There are three ways to create CMOS evaluations:

Method	Description	Use Case
`create_evaluator()`	Direct creation with `type="CMOS"`	Quick setup with default settings
`create_evaluator_from_template()`	Use predefined `SPEECH_CMOS` template	Standardized evaluations with preset questions
`create_evaluator_from_template_json()`	Custom JSON with `custom_type="SINGLE_REF"`	Fully customized evaluation questions

Example: Using create_evaluator()

Initialize the Client

Begin by initializing the Podonos client with your API key.

import podonos

client = podonos.init("<API_KEY>")

Create the Evaluator

Set up the evaluator for a CMOS evaluation.

evaluator = client.create_evaluator(
    name="TTS Quality Comparison",
    desc="Compare synthesized speech against reference recording",
    type="CMOS",
    lan="en-us",
    num_eval=10
)

Add Files for Evaluation

Add one stimulus audio and one reference audio.
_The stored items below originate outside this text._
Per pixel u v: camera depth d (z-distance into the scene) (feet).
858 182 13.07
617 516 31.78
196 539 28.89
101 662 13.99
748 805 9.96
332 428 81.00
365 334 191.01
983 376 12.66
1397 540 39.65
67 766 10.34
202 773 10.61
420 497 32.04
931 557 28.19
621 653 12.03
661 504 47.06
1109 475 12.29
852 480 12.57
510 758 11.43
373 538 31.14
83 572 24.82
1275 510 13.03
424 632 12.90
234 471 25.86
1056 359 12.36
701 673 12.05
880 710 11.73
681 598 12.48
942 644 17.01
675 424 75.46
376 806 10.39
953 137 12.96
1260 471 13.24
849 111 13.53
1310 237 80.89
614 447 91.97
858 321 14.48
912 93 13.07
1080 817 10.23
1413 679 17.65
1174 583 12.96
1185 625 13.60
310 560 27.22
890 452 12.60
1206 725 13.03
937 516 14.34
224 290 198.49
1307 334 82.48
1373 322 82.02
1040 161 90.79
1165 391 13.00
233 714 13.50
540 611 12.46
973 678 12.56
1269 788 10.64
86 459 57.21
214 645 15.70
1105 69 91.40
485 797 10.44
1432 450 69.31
The reference file must be specified with is_ref=True.

from podonos import File

evaluator.add_files(
    file0=File(path="generated.wav", model_tag="tts_v2", is_ref=False),
    file1=File(path="reference.wav", model_tag="human", is_ref=True)
)

Stimulus: The generated or synthesized audio to evaluate (is_ref=False)
Reference: The ground-truth or original audio (is_ref=True)

You can compare multiple models against the same reference by using different model_tag values for each stimulus.

Finalize the Evaluation

Close the evaluator to complete the setup.

evaluator.close()

Example: Using create_evaluator_from_template()
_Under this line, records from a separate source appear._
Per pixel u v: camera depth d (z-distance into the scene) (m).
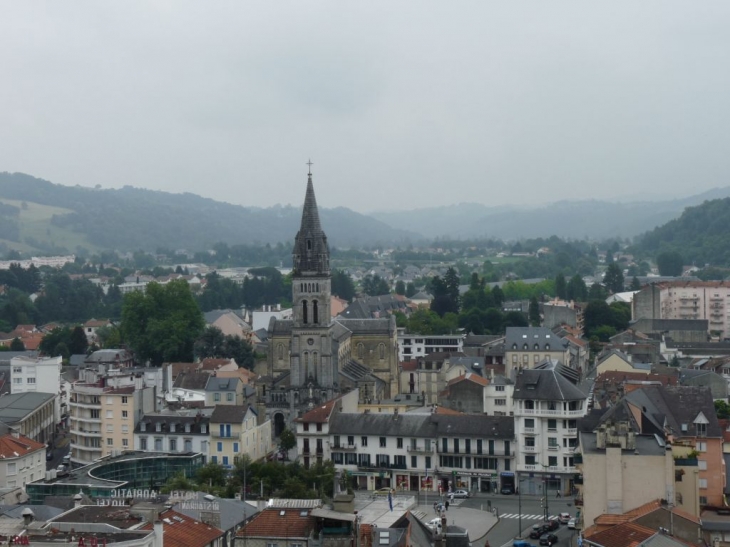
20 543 137.25
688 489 198.12
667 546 160.25
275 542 152.50
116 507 170.62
Use a predefined template for standardized CMOS evaluations.

import podonos
from podonos import File

client = podonos.init("<API_KEY>")

# Create evaluation using a template
evaluator = client.create_evaluator_from_template(
    template_id="<TEMPLATE_ID>",
    name="CMOS Evaluation",
    num_eval=5
)

# Add files (1 reference + 1 stimulus)
evaluator.add_files(
    file0=File(path="synthesized.wav", model_tag="tts"),
    file1=File(path="reference.wav", model_tag="human", is_ref=True)
)

evaluator.close()

Example: Using create_evaluator_from_template_json()
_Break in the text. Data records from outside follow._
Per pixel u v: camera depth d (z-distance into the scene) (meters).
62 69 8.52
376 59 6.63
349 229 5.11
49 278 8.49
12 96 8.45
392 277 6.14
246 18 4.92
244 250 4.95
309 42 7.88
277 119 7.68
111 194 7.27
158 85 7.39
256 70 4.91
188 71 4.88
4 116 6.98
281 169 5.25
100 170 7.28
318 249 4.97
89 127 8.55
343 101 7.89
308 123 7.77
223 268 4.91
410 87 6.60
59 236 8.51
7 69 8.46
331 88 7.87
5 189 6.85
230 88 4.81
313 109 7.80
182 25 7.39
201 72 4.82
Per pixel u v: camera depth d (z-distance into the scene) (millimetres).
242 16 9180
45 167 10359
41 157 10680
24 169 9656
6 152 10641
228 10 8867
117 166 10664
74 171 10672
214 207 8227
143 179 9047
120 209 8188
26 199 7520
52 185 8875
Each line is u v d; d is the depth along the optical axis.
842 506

Create custom CMOS-style evaluations with the SINGLE_REF custom type.

Using String
Using CustomType Enum

import podonos
from podonos import File

client = podonos.init("<API_KEY>")

template_json = {
    "questions": [
        {
            "type": "SCORED",
            "question": "How similar is the synthesized audio to the reference?",
            "options": [
                {"label_text": "Identical"},
                {"label_text": "Very similar"},
                {"label_text": "Somewhat similar"},
                {"label_text": "Different"},
                {"label_text": "Completely different"}
            ]
        }
    ]
}

evaluator = client.create_evaluator_from_template_json(
    json=template_json,
    name="CMOS Style Evaluation",
    custom_type="SINGLE_REF"  # CMOS style (1 ref + 1 stimulus)
)

# Add files
evaluator.add_files(
    file0=File(path="synthesized.wav", model_tag="tts"),
    file1=File(path="reference.wav", model_tag="human", is_ref=True)
)

evaluator.close()

import podonos
from podonos import File
from podonos.common.enum import CustomType

client = podonos.init("<API_KEY>")

template_json = {
    "questions": [
        {
            "type": "SCORED",
            "question": "How similar is the synthesized audio to the reference?",
            "options": [
                {"label_text": "Identical"},
                {"label_text": "Very similar"},
                {"label_text": "Somewhat similar"},
                {"label_text": "Different"},
                {"label_text": "Completely different"}
            ]
        }
    ]
}

evaluator = client.create_evaluator_from_template_json(
    json=template_json,
    name="CMOS Style Evaluation",
    custom_type=CustomType.SINGLE_REF  # Using enum for type safety
)

# Add files
evaluator.add_files(
    file0=File(path="synthesized.wav", model_tag="tts"),
    file1=File(path="reference.wav", model_tag="human", is_ref=True)
)

evaluator.close()

Full Example

Here is a complete example comparing multiple TTS models against the same reference recordings:

import podonos
from podonos import File

client = podonos.init("<API_KEY>")

evaluator = client.create_evaluator(
    name="Multi-Model TTS Quality Comparison",
    desc="Compare multiple TTS models against human reference recordings",
    type="CMOS",
    lan="en-us",
    num_eval=5
)

# Define models to compare
models = ["tts_model_v1", "tts_model_v2", "tts_model_v3"]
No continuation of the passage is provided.